=== What this task involves ===
When the word "KUMON" shows up in a line of the data below, copy that whole line.

[Entries taken from a collection]
Start of Block
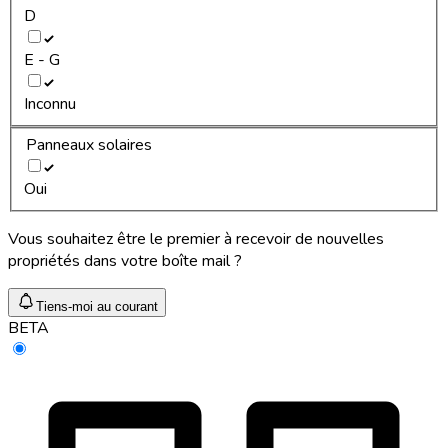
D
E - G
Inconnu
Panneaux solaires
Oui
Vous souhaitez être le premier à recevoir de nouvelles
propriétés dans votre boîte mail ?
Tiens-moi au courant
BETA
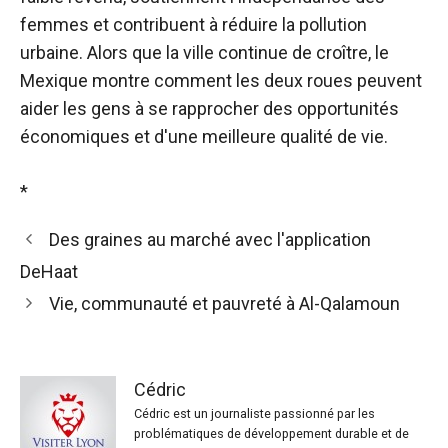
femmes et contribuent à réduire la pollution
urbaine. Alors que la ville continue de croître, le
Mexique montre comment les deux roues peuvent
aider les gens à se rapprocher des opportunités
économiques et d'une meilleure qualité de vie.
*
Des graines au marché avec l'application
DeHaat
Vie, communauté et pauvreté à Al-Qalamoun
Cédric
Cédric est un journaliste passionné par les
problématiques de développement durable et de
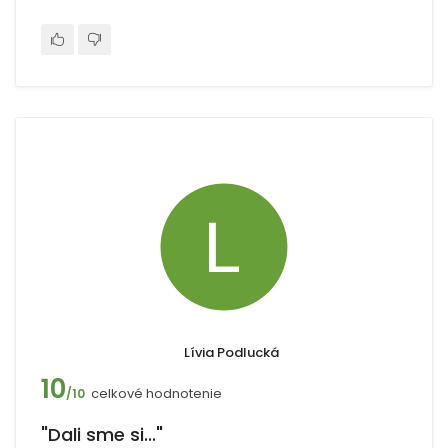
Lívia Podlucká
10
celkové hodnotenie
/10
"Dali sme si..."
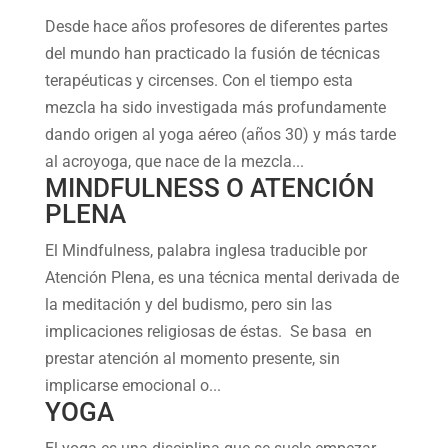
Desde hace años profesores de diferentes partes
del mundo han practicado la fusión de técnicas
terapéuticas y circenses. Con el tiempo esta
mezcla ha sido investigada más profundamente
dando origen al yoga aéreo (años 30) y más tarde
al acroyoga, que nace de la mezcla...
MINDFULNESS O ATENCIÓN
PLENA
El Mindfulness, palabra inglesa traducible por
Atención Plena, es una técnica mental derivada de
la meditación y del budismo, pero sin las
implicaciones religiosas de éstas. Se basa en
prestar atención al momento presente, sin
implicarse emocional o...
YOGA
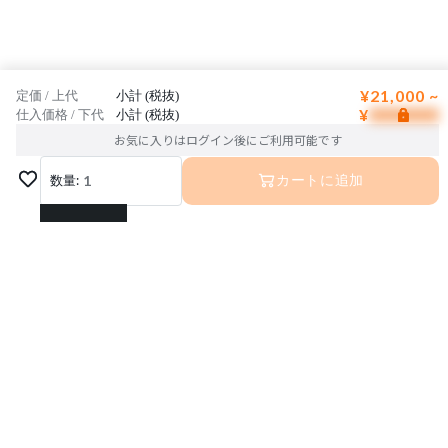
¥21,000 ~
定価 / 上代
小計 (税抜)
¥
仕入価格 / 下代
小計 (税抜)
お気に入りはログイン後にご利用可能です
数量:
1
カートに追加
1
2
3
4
End of Block
Start of Block
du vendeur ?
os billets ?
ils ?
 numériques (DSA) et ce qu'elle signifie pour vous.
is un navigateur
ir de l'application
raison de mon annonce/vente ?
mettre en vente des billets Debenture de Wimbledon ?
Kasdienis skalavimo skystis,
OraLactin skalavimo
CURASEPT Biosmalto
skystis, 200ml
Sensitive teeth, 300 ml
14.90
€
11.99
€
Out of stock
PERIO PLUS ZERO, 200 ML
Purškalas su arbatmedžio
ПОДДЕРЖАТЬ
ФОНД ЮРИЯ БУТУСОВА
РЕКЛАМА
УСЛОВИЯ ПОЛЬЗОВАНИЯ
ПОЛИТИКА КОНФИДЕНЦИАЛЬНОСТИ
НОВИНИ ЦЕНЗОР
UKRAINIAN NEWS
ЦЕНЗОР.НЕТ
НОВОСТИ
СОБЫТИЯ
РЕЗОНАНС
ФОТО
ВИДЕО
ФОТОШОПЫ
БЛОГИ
End of Block
Start of Block
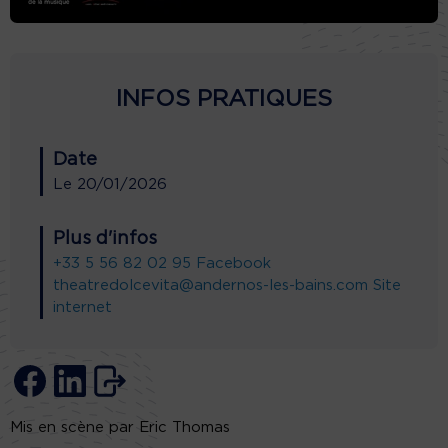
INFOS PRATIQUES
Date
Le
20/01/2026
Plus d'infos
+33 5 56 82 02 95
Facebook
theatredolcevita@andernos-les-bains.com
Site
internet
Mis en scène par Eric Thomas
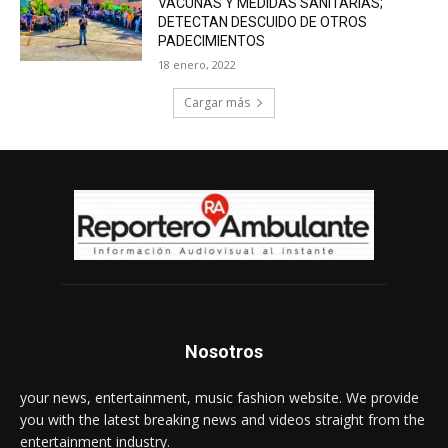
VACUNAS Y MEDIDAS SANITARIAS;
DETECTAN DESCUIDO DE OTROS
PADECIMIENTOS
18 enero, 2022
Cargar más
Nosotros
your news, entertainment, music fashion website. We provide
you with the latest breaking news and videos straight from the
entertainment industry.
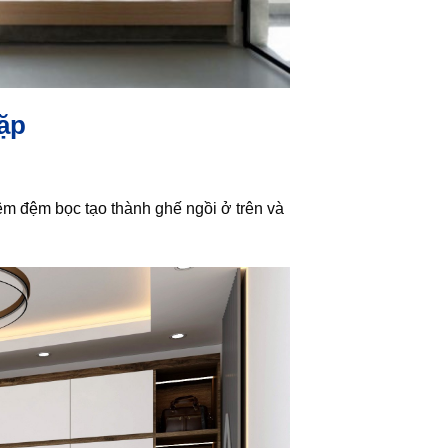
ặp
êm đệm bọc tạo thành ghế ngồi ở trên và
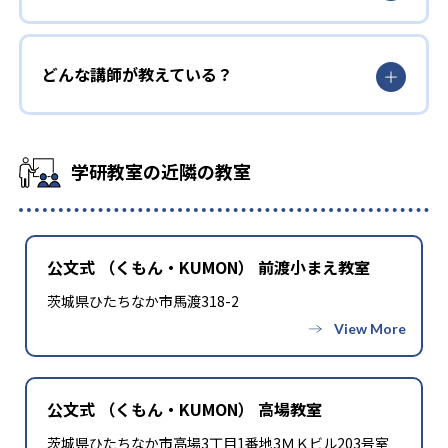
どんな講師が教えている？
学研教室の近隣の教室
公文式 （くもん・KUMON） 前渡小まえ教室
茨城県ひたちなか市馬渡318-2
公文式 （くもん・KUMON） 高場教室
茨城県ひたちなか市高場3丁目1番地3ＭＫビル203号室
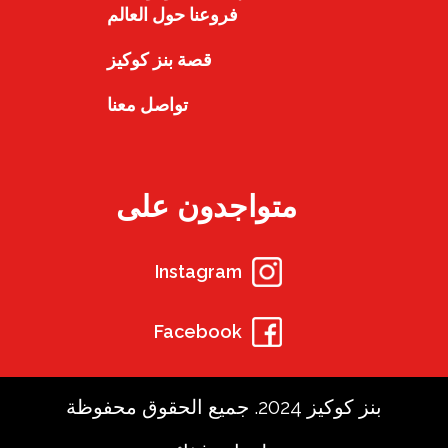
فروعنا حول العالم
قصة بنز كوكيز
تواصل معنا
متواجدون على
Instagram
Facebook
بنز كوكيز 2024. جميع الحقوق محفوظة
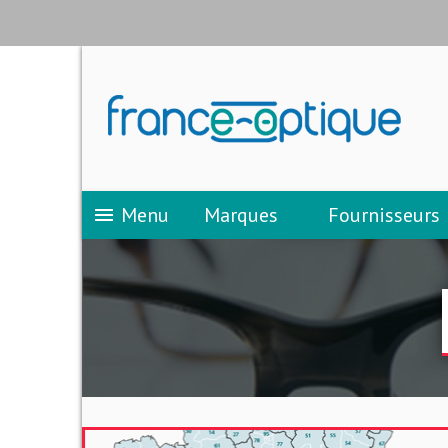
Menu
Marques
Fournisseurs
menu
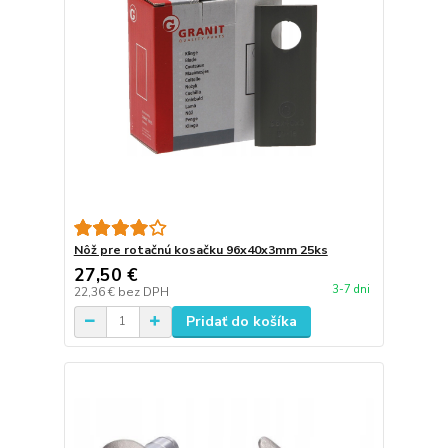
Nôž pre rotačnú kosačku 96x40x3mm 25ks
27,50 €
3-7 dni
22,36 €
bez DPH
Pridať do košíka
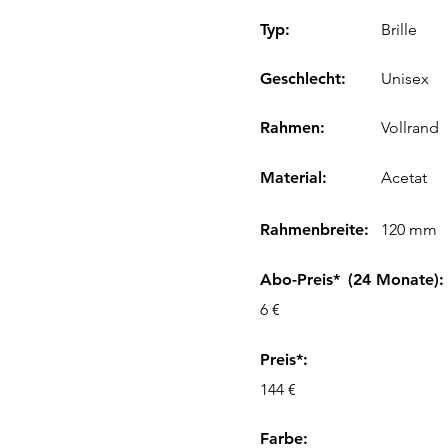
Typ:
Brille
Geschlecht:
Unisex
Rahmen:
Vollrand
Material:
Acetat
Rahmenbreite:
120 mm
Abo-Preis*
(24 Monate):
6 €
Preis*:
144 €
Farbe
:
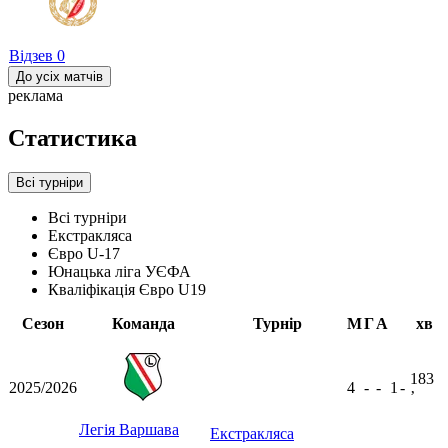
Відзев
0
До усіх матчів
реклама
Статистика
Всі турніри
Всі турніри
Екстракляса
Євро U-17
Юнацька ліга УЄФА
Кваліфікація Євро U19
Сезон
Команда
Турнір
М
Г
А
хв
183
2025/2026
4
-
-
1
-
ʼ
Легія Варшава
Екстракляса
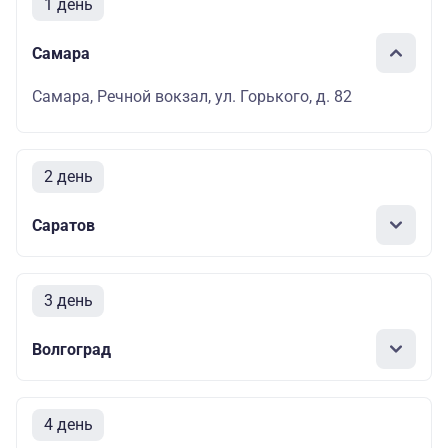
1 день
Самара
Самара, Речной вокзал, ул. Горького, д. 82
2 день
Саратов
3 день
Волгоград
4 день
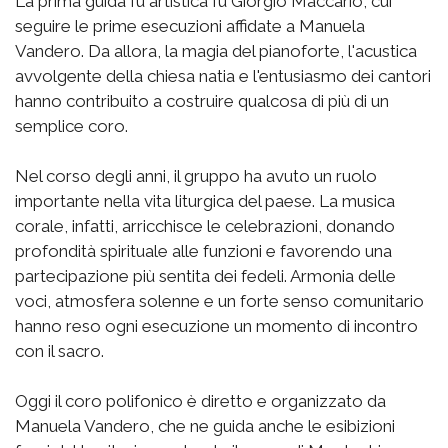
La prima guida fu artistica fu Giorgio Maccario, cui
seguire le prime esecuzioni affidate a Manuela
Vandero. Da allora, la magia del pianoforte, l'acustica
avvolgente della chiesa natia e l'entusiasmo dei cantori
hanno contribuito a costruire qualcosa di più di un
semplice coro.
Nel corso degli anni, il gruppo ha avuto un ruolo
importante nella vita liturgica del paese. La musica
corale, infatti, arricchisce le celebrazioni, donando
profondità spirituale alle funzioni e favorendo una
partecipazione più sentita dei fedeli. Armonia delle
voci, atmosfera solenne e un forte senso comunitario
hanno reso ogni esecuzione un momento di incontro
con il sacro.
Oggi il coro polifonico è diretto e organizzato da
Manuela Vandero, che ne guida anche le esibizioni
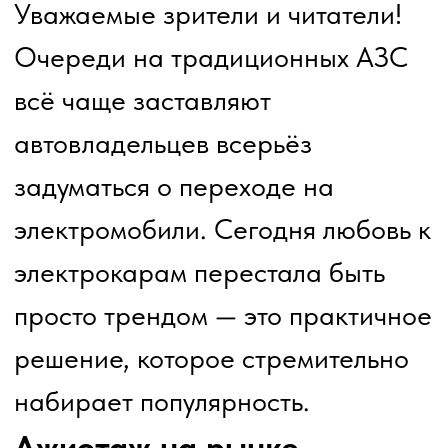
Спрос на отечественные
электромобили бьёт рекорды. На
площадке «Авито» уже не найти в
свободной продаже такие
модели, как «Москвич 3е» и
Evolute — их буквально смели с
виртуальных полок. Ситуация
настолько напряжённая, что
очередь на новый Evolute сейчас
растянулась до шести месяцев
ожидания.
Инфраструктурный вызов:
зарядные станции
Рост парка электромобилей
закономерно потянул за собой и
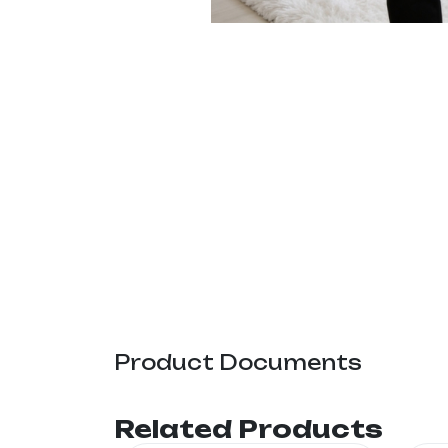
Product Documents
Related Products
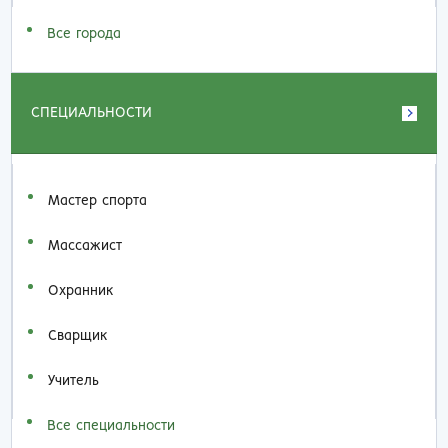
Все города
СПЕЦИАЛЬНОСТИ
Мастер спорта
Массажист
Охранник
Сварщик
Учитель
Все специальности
End of Block
=== Output of the task ===
公文式 （くもん・KUMON） 前渡小まえ教室
公文式 （くもん・KUMON） 高場教室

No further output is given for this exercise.